I tramped my way home only to realized that I still had not gone to the store (HAte hate going) and there was nothing but a half thawed lb of hamburger and some generic rice for me to try and cook and then choke down.

So for day two I stand a little thinner , with yet again no TV , no air, no extra spending, no coffee , and no sugar. I may be a little crabby and NO I am NOT withdrawing form my bad habits . . Im just being a Debbie Downer. Now off to soak in the shower and curl up with a good book or a little Hulu. :)

Day Two : -1.5

Friday, September 7, 2012

Day One and off to a good start !!

Today started off with 20 min of good prayer and meditation to get me into the right mind set for the day. It was nothing fancy and may consisted of, "god please don't let me eat anything bad today." But hey a prayer is a prayer.

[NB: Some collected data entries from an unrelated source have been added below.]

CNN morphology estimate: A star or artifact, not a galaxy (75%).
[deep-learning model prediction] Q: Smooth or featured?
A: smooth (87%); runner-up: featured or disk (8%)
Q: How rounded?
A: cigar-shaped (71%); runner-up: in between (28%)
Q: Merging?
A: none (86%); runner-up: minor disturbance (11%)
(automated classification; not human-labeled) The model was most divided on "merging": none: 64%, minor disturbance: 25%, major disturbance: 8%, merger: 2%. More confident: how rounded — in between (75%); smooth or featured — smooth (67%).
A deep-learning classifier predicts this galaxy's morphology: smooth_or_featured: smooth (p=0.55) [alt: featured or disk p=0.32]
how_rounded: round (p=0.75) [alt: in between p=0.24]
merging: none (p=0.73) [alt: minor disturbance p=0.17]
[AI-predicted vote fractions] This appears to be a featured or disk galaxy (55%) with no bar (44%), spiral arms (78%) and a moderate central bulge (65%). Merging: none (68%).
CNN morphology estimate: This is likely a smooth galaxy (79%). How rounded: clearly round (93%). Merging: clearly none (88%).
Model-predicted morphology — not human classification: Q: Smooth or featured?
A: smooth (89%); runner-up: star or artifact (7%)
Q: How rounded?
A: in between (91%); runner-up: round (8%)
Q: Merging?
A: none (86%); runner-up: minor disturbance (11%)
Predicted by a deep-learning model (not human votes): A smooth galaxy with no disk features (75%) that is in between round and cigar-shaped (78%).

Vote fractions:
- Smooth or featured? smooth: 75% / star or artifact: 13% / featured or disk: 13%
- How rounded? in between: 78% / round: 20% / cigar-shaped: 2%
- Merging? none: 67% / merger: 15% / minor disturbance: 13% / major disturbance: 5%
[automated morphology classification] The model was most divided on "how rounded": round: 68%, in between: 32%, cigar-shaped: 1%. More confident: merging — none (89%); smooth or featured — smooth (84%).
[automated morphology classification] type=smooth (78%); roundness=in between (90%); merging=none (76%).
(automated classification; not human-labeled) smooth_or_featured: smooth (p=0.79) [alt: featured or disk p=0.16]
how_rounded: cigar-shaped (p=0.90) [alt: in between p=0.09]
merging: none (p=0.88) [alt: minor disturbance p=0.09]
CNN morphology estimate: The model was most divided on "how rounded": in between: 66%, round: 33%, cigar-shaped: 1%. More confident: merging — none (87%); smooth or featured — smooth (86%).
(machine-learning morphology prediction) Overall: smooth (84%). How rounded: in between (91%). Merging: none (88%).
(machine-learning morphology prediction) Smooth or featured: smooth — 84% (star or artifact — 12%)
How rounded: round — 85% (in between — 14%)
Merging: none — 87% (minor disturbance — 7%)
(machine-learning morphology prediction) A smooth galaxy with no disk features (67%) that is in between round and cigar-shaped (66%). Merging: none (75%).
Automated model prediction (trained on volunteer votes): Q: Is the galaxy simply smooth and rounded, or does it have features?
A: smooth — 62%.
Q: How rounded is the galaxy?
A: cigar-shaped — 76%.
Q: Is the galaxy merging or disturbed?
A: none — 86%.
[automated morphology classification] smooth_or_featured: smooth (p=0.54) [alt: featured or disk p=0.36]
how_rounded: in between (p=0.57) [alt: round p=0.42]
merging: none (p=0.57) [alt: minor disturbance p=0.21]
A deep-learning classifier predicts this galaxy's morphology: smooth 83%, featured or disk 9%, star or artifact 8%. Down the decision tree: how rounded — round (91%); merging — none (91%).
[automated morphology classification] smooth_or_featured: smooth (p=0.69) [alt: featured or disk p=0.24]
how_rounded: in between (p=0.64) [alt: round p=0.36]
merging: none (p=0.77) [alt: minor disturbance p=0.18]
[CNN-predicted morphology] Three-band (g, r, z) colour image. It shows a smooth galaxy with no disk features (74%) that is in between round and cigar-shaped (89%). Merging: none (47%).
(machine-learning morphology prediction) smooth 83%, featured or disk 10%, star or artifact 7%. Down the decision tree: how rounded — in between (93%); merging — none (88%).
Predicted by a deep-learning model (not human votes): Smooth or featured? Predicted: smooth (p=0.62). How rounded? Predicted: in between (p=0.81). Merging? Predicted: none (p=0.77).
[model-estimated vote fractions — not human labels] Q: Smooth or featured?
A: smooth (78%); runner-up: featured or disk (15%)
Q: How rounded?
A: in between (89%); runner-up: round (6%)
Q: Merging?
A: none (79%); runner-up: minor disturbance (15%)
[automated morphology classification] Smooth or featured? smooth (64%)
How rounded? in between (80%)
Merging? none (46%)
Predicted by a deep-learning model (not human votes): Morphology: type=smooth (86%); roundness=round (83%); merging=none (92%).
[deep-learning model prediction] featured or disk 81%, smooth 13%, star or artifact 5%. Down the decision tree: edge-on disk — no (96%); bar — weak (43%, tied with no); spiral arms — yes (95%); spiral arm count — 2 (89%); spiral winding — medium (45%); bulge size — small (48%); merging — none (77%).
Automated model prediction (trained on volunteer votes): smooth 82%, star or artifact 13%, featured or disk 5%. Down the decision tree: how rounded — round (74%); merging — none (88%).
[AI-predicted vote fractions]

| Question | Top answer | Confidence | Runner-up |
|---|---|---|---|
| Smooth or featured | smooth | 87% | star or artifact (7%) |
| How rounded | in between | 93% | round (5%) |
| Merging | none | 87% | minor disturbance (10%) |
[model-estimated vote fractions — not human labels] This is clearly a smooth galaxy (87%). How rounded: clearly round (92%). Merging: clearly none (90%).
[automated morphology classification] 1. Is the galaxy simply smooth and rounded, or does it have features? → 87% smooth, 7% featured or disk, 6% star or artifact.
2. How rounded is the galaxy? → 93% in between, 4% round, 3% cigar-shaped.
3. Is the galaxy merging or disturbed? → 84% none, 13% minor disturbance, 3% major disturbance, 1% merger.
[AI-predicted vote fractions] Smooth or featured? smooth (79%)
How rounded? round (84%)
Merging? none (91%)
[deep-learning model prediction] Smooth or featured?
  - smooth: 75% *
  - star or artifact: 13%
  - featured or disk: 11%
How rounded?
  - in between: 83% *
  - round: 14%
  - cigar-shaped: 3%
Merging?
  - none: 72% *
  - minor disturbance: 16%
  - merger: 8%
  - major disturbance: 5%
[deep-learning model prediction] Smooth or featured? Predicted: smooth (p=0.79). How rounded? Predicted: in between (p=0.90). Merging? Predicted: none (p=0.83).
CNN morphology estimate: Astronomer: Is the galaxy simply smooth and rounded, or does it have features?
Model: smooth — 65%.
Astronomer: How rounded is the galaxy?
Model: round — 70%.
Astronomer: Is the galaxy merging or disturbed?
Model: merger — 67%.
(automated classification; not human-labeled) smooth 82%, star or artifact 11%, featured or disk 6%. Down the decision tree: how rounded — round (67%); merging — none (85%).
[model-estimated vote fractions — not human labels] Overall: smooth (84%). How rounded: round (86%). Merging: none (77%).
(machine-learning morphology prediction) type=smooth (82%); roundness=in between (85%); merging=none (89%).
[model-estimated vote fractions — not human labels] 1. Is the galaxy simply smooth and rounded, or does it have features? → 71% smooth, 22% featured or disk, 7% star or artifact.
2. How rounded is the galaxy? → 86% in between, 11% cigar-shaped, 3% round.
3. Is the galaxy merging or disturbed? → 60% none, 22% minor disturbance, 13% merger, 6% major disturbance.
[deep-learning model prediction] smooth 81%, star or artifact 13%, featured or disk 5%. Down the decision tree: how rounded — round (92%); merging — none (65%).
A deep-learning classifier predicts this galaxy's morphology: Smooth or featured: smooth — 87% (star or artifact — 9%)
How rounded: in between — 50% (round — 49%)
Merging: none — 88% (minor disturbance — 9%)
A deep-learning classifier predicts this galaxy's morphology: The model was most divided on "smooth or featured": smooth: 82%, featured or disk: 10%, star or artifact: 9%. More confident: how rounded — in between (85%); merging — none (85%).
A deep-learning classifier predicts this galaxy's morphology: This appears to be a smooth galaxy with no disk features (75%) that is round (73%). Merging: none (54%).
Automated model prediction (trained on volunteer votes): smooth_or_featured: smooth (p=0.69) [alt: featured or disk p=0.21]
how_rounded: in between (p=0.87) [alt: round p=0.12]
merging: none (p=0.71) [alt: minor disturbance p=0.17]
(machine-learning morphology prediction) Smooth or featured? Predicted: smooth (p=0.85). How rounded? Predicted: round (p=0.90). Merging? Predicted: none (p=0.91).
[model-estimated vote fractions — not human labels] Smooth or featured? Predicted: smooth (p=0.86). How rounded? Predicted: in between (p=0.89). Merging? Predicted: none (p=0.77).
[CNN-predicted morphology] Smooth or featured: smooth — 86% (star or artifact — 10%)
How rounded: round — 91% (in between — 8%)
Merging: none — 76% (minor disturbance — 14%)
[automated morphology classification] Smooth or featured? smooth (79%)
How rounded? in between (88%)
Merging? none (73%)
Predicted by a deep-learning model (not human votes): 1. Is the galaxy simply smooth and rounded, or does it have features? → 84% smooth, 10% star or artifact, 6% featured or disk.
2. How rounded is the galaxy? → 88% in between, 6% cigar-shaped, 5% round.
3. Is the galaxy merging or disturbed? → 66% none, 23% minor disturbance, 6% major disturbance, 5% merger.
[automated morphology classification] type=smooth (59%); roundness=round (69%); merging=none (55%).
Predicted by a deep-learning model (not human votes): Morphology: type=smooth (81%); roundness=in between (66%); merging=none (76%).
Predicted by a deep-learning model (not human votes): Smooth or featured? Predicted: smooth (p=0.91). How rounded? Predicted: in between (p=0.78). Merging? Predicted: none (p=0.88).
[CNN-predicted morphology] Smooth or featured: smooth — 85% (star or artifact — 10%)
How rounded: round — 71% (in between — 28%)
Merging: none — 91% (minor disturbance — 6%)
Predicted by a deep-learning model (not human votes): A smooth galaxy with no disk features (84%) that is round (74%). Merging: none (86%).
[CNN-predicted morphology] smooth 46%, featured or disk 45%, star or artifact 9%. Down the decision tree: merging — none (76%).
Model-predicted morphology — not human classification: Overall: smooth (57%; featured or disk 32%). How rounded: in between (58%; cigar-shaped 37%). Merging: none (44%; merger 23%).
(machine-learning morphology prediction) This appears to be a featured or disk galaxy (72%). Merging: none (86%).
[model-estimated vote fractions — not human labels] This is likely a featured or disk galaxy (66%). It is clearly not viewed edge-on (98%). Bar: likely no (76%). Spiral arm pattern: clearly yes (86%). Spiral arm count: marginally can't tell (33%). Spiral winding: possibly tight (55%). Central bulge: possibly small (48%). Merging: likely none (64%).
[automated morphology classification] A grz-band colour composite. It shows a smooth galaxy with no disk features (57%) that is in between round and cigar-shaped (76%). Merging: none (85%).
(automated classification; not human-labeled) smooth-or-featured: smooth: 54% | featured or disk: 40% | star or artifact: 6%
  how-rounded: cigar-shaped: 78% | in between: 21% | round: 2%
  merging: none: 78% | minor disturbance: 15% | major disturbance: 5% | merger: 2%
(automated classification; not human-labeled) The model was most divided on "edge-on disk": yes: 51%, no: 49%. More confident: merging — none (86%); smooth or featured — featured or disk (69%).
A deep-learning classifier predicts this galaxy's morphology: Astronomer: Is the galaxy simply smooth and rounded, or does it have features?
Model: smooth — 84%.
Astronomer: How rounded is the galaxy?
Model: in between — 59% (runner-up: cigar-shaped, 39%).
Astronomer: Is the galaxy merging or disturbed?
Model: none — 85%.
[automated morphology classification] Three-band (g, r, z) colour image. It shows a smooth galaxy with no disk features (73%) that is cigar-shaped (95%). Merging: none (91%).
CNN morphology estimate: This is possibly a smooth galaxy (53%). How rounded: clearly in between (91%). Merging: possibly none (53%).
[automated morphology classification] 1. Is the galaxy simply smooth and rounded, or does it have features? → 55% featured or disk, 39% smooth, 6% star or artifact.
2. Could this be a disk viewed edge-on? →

I had class today and didn't have to work so today was a good day to get started. Packing my snacks and lunch was not as bad as what I thought it would be and going with out coffee was no problem at all.  I did join my parents as a third wheel to their date night at Granite City but it was super easy to pick a healthy sandwich.

Another part of my challenge to myself was to walk as much as possible everywhere that I was trying to go and this means to the gym and store. The gym is 1.5 miles from my house and its an easy walk to and from.   There was no problem getting there beside the slight wedgie that seemed to follow me block after block - may have to think about wearing better under attire next time :)

I am starting this challenge at a healthy 179.5 lbs (gasp- I know right) and hope in 6 weeks with the help of my trainer and my support team to be down 12+ lbs. This is a healthy goal that I talked to my trainer about and is attainable for what I am doing.

Going without TV or air today was a breeze beside the fact that I got bored pretty fast. But at least my apartment is EXTREMELY clean today and I got a lion nap in as well , (lion nap is longer then an hour :) ) So today was a good day and I look forward to tomorrow as it was present new challenges as I am working all day. Wish me luck .


Food for the day :

Oatmeal with walnut and truvia
lots of water - sorry for getting up during class so much , but you got to go when you got to go.
cutie
two hard boiled eggs
apple
vanilla protein shake
ham and cheese wrap
caesar salad
1/2 of a chicken sandwich
some sweet potato fries



Thursday, September 6, 2012

This will be . . . interesting :)

Hello and welcome to my first Blog ! I am starting this blog in conjunction with a class project that I am doing. We are suppose to select an area of our life that we would like to improve , write a nursing diagnosis statement about it , and implement the plan for approximately 6 weeks, hence the title of my blog :)

So here is the place that I will be completely honest and share a few things about me , my life , how and why I am at this place in my life and the steps I am taking to move forward. I have been back in Sioux Falls for a year and the day after I moved back I stated a new job and entered nursing school as a 26 year old non traditional student. Talk about feeling old , when everyone around you is 18 or close to it.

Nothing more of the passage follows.